There was a smell of damp brick. He felt in his pockets for matches. He hadn’t any. He looked around him, putting off the moment when he would have to go into the blackness. There was a lightening in the sky to the east, and he realised with surprise that dawn couldn’t be very far off. He stared at it for a long moment, then turned and entered the passageway.

He felt his way along by touch. It was impossible to see.

His foot kicked something hard, and he skittered back before he identified it as the first step. He groped around until he found the wall, and a cold steel railing. Holding on to it, he started up, treading as softly as he could. The steps came to a small concrete landing, then turned back on themselves, still rising. He paused on it, out of breath. A small window was set high in the wall. It was almost obscured with dirt, but the steps here weren’t quite so dark. He continued up. He was almost at the top when Kale moved out of the shadows.

Ben stopped. He couldn’t see Kale’s face, but he could make out the barrel of the shotgun aimed at his chest. He put out his hand in a desperate staying gesture, knowing it wouldn’t do any good.

“Wait—” he said.

There was a roar of light.

Smoke from the shotgun blast hazed the air. His ears were still ringing as he swiftly reloaded, watching the photographer’s body for any movement. The double impact of the twelve-bore shells had flung it down the steps, crumpling it against the back of the small landing. As his eyes adjusted from the muzzle flash, he made out the black splashes of blood on the walls and floor.

He looked for a moment longer, making sure, then snapped the shotgun shut and went back into the office.

Keeping out of the direct line of the window, Kale crossed over and stood with his back against the wall to one side. He picked up the broken mirror tile he’d ripped from above the toilet sink and tilted it until he could see the barricade. The predictable bastards were starting to come over. He readied himself, then spun round and fired through the window, one barrel straight after the other this time, not both together as he had done with the photographer cunt.
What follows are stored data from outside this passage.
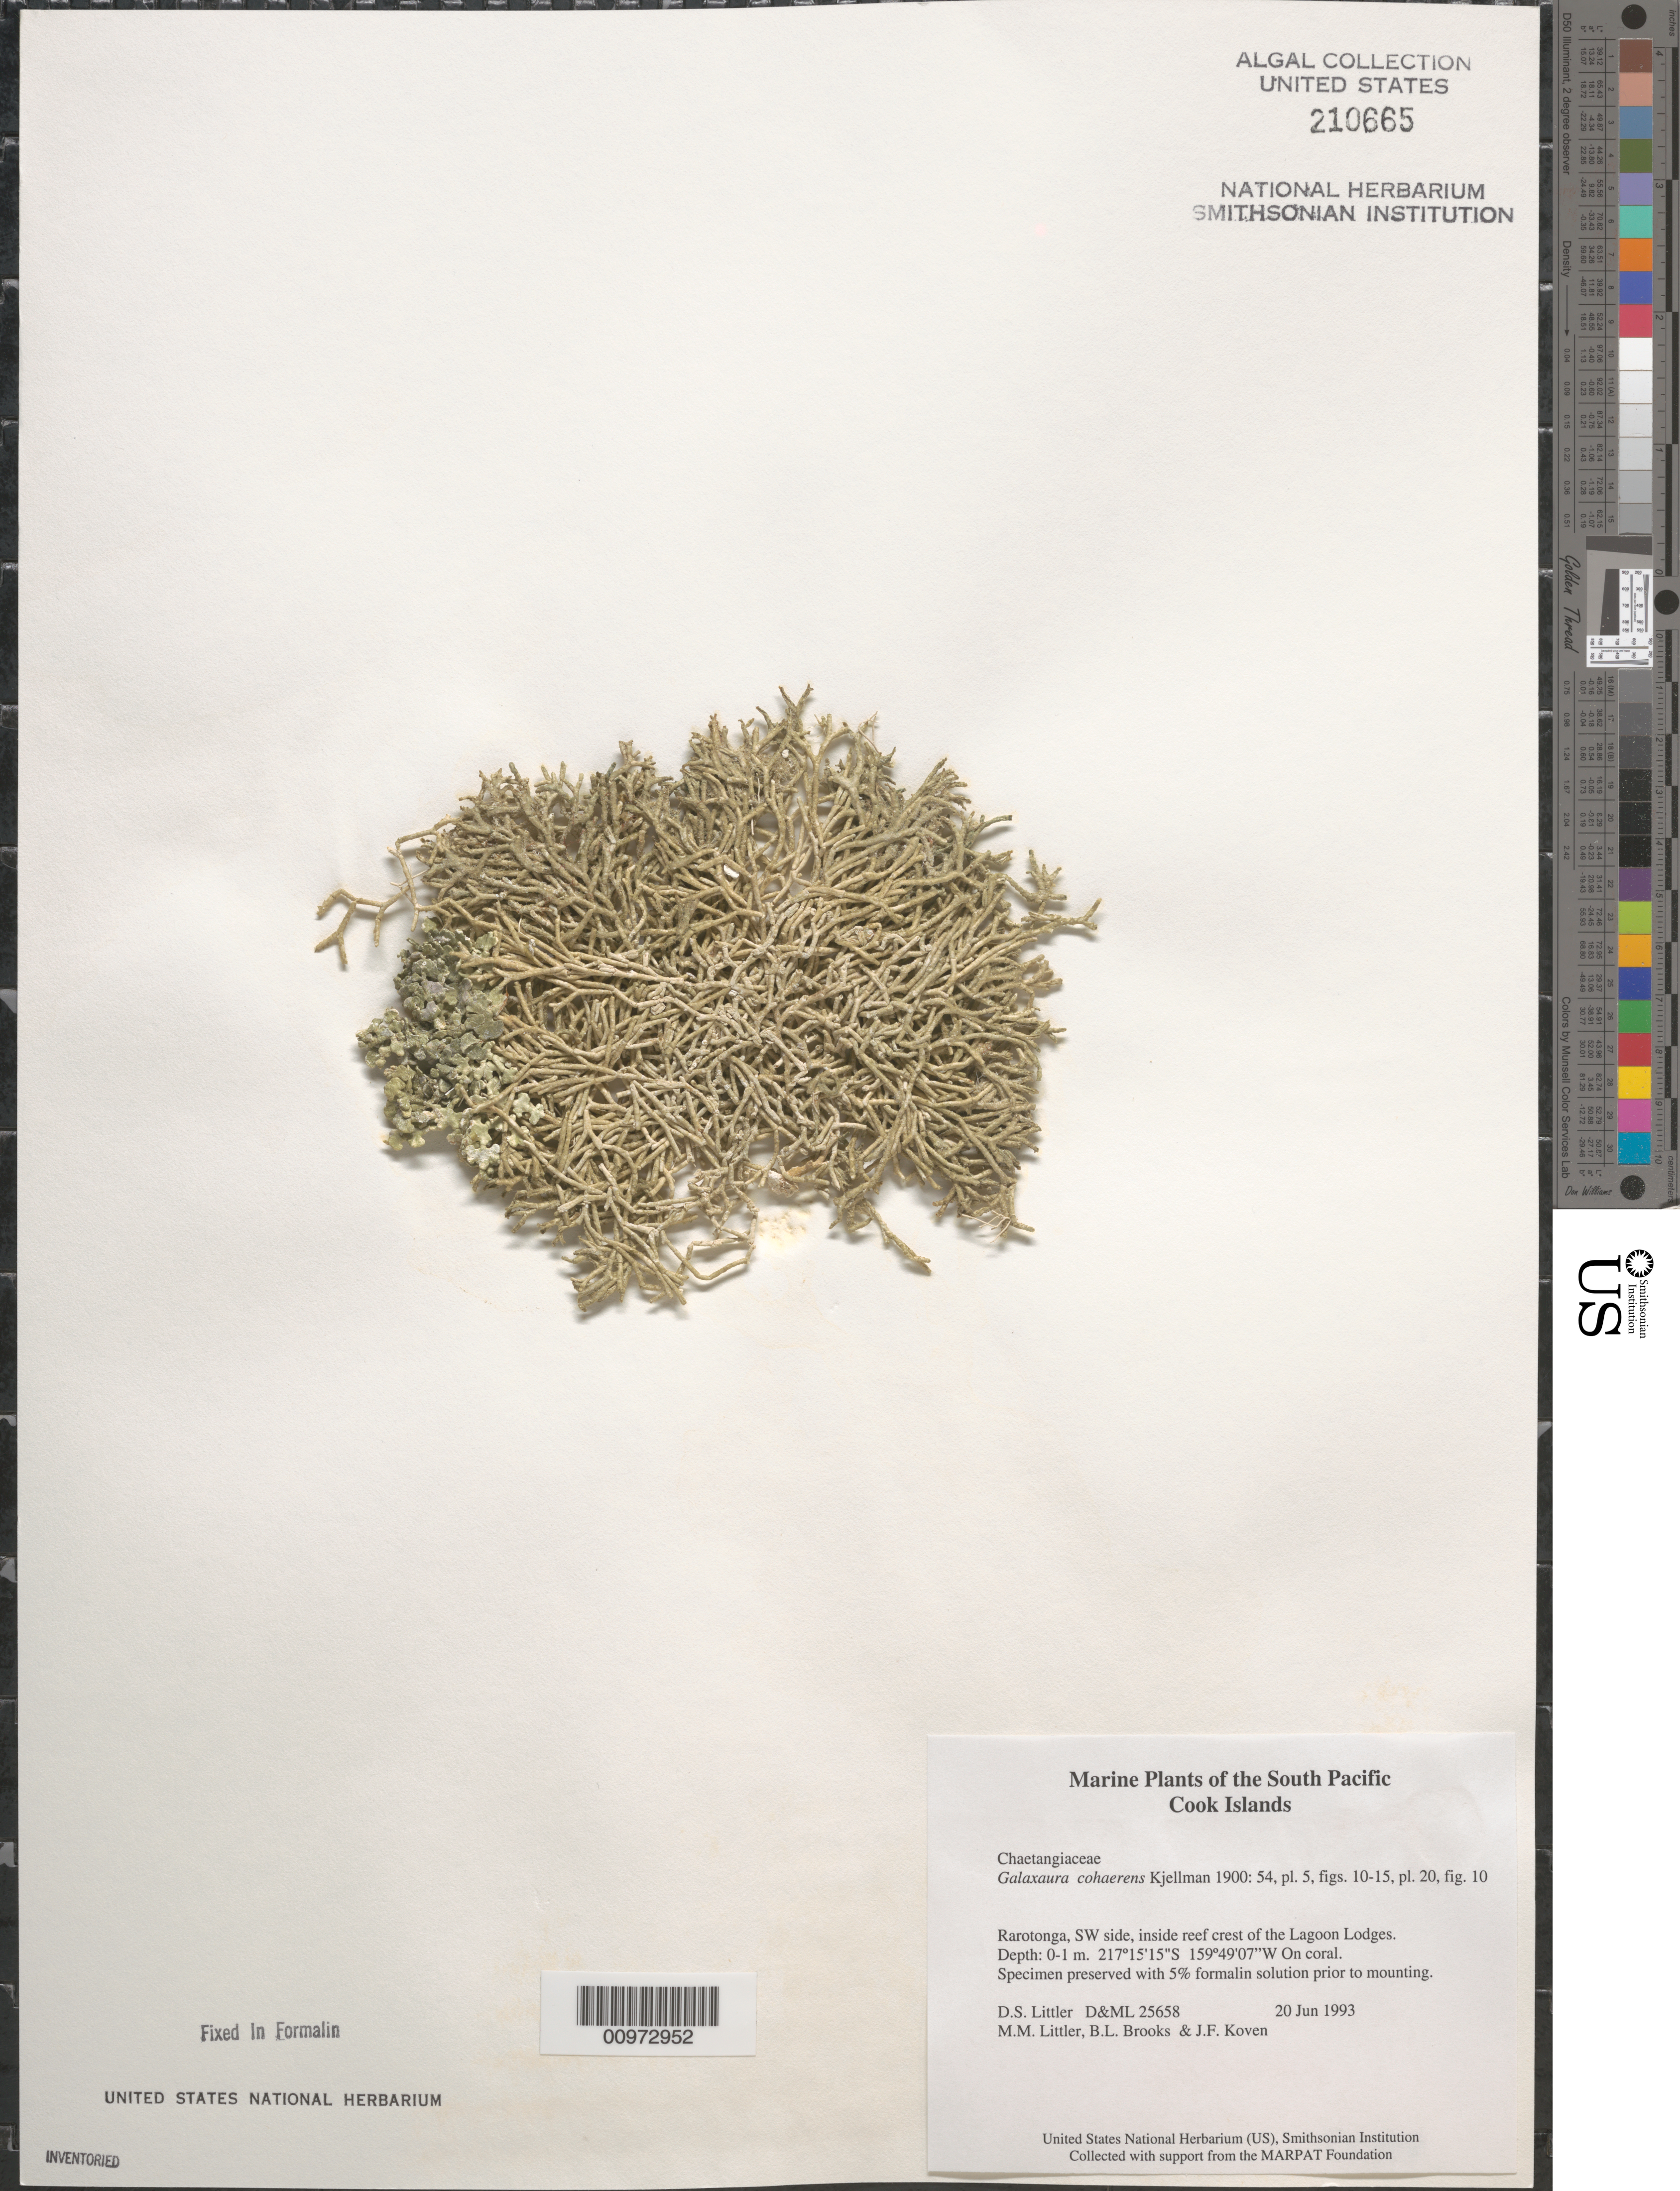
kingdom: Plantae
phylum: Rhodophyta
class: Florideophyceae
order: Nemaliales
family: Galaxauraceae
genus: Galaxaura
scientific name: Galaxaura divaricata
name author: (L.) Huisman & R.A. Towns.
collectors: D. S. Littler, M. M. Littler, B. Brooks & J. Koven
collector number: D&ML 25658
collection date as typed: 20 Jun 1993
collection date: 1993-06-20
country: Cook Islands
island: Rarotonga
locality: Lagoon Lodges, inside reef crest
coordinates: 21 15'15"S, 159 49'07"W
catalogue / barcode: US 210665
He ducked down, ignoring the pain in his knee, cracking the breech open and pumping in two fresh shells, slithering on his arse to the other side of the window, and then he was up and firing again.

He dropped back to the floor, his bad leg stuck out awkwardly in front of him. He reloaded with one hand while he had another look with the mirror. Shouts and yells, but the bastards had fucked off. The twelve-bore wasn’t accurate at that range, probably not lethal, even with ‘00’ buckshot cartridges which would put a four-inch hole through two-inch wood at ten feet, and blow photographer cunts practically in half at eight, but it had a good spread. He made sure none of them had dropped down on his side before he lowered the mirror.